Çocuk sahibi olmayı düşündüğünüz bir dönem oldu mu hiç?

Daha 16 yaşımdayken, "22 yaşında evleneceğim, 24 yaşında da anne olacağım" derdim. Yıllar o kadar çabuk geçiyor ki, o arayı kaçırmışım doğrusu. Evlendiğimde 27 yaşımdaydım ve çok istemiştim anne olmayı. Hatta biraz da bu nedenle evlenmiştim. Olmadı... Şu anda böyle bir beklentim yok. Çocuk istersem olur zaten ama bekarım ve çok yoğun çalışıyorum. Ayrıca şu an bunu düşünecek zamanım da yok.

Güzelsiniz, sarışınsınız, futboldan anlıyorsunuz... İdeal kadın siz olabilir misiniz acaba?

Bence ideal kadın değil de ideal erkeğim aslında! Yemek yapmayı sevmem; muazzam bir yemek masası hazırlamam mümkün değil. Hayatımda hiç kek yapmadım ama öğretilirse baklava bile açarım.

Peki erkekte ne özellik ararsınız?

Fiziksel görünümle değil bana verilen değerle ilgileniyorum sadece.

Kolay ağlar mısınız?

Babaannem 2001'de öldü.
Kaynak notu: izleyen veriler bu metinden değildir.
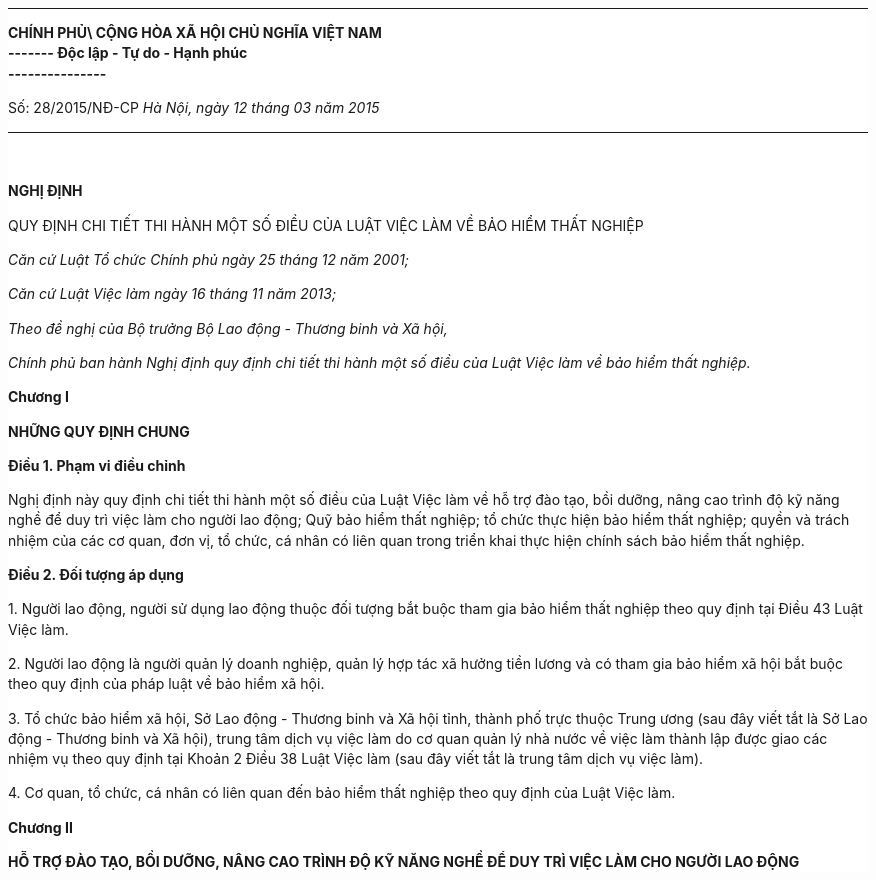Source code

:   ------------------- ---------------------------------------
  **CHÍNH PHỦ\        **CỘNG HÒA XÃ HỘI CHỦ NGHĨA VIỆT NAM\
  \-\-\-\-\-\--**     Độc lập - Tự do - Hạnh phúc\
                      \-\-\-\-\-\-\-\-\-\-\-\-\-\--**

  Số: 28/2015/NĐ-CP   *Hà Nội, ngày 12 tháng 03 năm 2015*
  ------------------- ---------------------------------------

 

**NGHỊ ĐỊNH**

QUY ĐỊNH CHI TIẾT THI HÀNH MỘT SỐ ĐIỀU CỦA LUẬT VIỆC LÀM VỀ BẢO HIỂM
THẤT NGHIỆP

*Căn cứ Luật Tổ chức Chính phủ ngày 25 tháng 12 năm 2001;*

*Căn cứ Luật Việc làm ngày 16 tháng 11 năm 2013;*

*Theo đề nghị của Bộ trưởng Bộ Lao động - Thương binh và Xã hội,*

*Chính phủ ban hành Nghị định quy định chi tiết thi hành một số điều của
Luật Việc làm về bảo hiểm thất nghiệp.*

**Chương I**

**NHỮNG QUY ĐỊNH CHUNG**

**Điều 1. Phạm vi điều chỉnh**

Nghị định này quy định chi tiết thi hành một số điều của Luật Việc làm
về hỗ trợ đào tạo, bồi dưỡng, nâng cao trình độ kỹ năng nghề để duy trì
việc làm cho người lao động; Quỹ bảo hiểm thất nghiệp; tổ chức thực hiện
bảo hiểm thất nghiệp; quyền và trách nhiệm của các cơ quan, đơn vị, tổ
chức, cá nhân có liên quan trong triển khai thực hiện chính sách bảo
hiểm thất nghiệp.

**Điều 2. Đối tượng áp dụng**

1\. Người lao động, người sử dụng lao động thuộc đối tượng bắt buộc tham
gia bảo hiểm thất nghiệp theo quy định tại Điều 43 Luật Việc làm.

2\. Người lao động là người quản lý doanh nghiệp, quản lý hợp tác xã
hưởng tiền lương và có tham gia bảo hiểm xã hội bắt buộc theo quy định
của pháp luật về bảo hiểm xã hội.

3\. Tổ chức bảo hiểm xã hội, Sở Lao động - Thương binh và Xã hội tỉnh,
thành phố trực thuộc Trung ương (sau đây viết tắt là Sở Lao động -
Thương binh và Xã hội), trung tâm dịch vụ việc làm do cơ quan quản lý
nhà nước về việc làm thành lập được giao các nhiệm vụ theo quy định tại
Khoản 2 Điều 38 Luật Việc làm (sau đây viết tắt là trung tâm dịch vụ
việc làm).

4\. Cơ quan, tổ chức, cá nhân có liên quan đến bảo hiểm thất nghiệp theo
quy định của Luật Việc làm.

**Chương II**

**HỖ TRỢ ĐÀO TẠO, BỒI DƯỠNG, NÂNG CAO TRÌNH ĐỘ KỸ NĂNG NGHỀ ĐỂ DUY TRÌ
VIỆC LÀM CHO NGƯỜI LAO ĐỘNG**
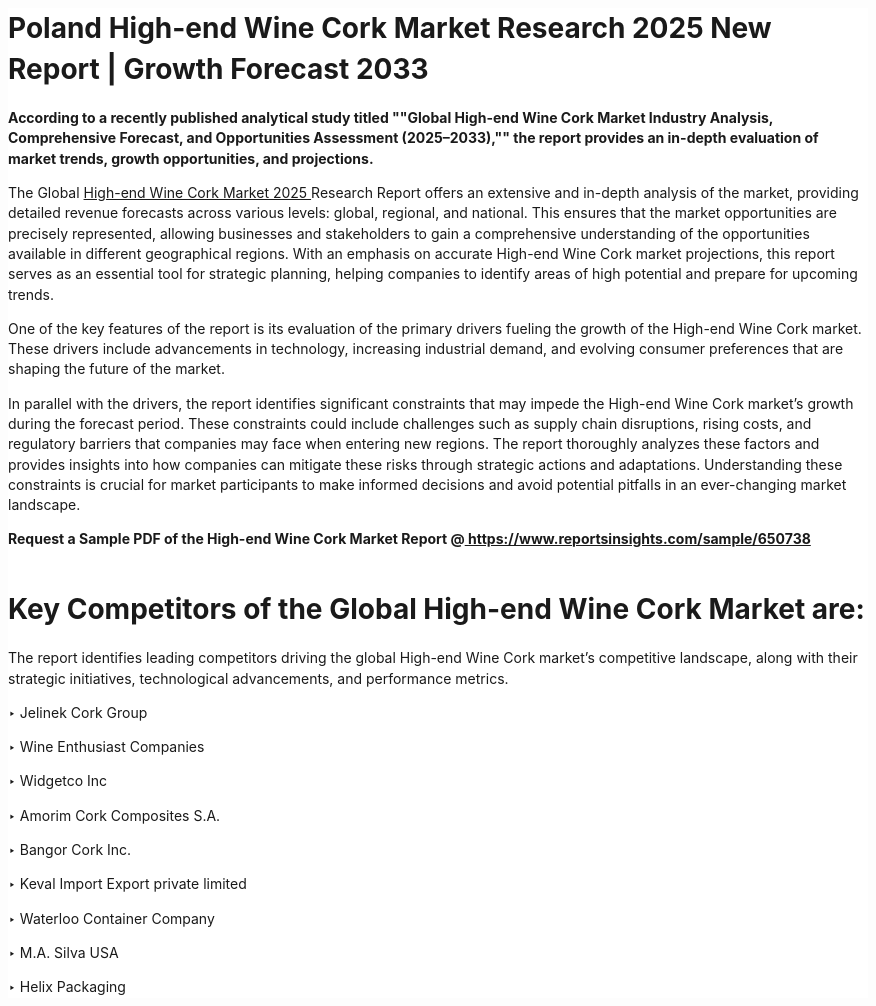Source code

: # Poland High-end Wine Cork Market Research 2025 New Report | Growth Forecast 2033

<strong>According to a recently published analytical study titled ""Global High-end Wine Cork Market Industry Analysis, Comprehensive Forecast, and Opportunities Assessment (2025–2033),"" the report provides an in-depth evaluation of market trends, growth opportunities, and projections.</strong>

The Global <a href=https://www.reportsinsights.com/sample/650738>High-end Wine Cork Market 2025 </a> Research Report offers an extensive and in-depth analysis of the market, providing detailed revenue forecasts across various levels: global, regional, and national. This ensures that the market opportunities are precisely represented, allowing businesses and stakeholders to gain a comprehensive understanding of the opportunities available in different geographical regions. With an emphasis on accurate High-end Wine Cork market projections, this report serves as an essential tool for strategic planning, helping companies to identify areas of high potential and prepare for upcoming trends.

One of the key features of the report is its evaluation of the primary drivers fueling the growth of the High-end Wine Cork market. These drivers include advancements in technology, increasing industrial demand, and evolving consumer preferences that are shaping the future of the market. 

In parallel with the drivers, the report identifies significant constraints that may impede the High-end Wine Cork market’s growth during the forecast period. These constraints could include challenges such as supply chain disruptions, rising costs, and regulatory barriers that companies may face when entering new regions. The report thoroughly analyzes these factors and provides insights into how companies can mitigate these risks through strategic actions and adaptations. Understanding these constraints is crucial for market participants to make informed decisions and avoid potential pitfalls in an ever-changing market landscape.

<strong>Request a Sample PDF of the High-end Wine Cork Market Report </strong><strong>@<a href=https://www.reportsinsights.com/sample/650738> https://www.reportsinsights.com/sample/650738</a></strong></font>

# <strong>Key Competitors of the Global High-end Wine Cork Market are:</strong>

The report identifies leading competitors driving the global High-end Wine Cork market’s competitive landscape, along with their strategic initiatives, technological advancements, and performance metrics.

‣ Jelinek Cork Group

‣ Wine Enthusiast Companies

‣ Widgetco Inc

‣ Amorim Cork Composites S.A.

‣ Bangor Cork Inc.

‣ Keval Import Export private limited

‣ Waterloo Container Company

‣ M.A. Silva USA

‣ Helix Packaging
O zamandan bu yana hiç ağlamadım ben. Ta ki geçen yıla kadar. İzin vermiyordum kendime ama artık kendimi serbest bıraktım. Ağlamak insanı hafifletiyor.

Peki aşk için ağlamadınız mı hiç?

Hayır. Halbuki aşk harika bir duygu. Çok sık yaşamadım ama yaşadığımda çok güzel yaşarım. Kendimi olduğu gibi akışına bırakırım hep. Ayrıca bana göre yolunda gider ya da gitmez; her kadın hayatında bir kez mutlaka evlenmeli. Gelinlik giymek gerçekten çok farklı bir duygu. Tek gece de olsa, bir prensese dönüşmeli herkes.

Aldığınız ilk tasarımı hatırlıyor musunuz?

İlk maaşımla La Perla'nın üç parça smokin takımını almıştım. Lacivert üzerine çok ince çizgili cigarette pantolon, korsesi ve ceketi. O takımı gardırobumda hâlâ saklarım.

Nasıl kadınları güzel buluyorsunuz?

Ben kısrak gibi maskülen kadınları seviyorum. Uzun bacaklı, uzun vücutlu ve erkeksi yüz hatlarına sahip kadınlar... Türkiye'de Çağla Şıkel'in sert hatlarını beğeniyorum mesela.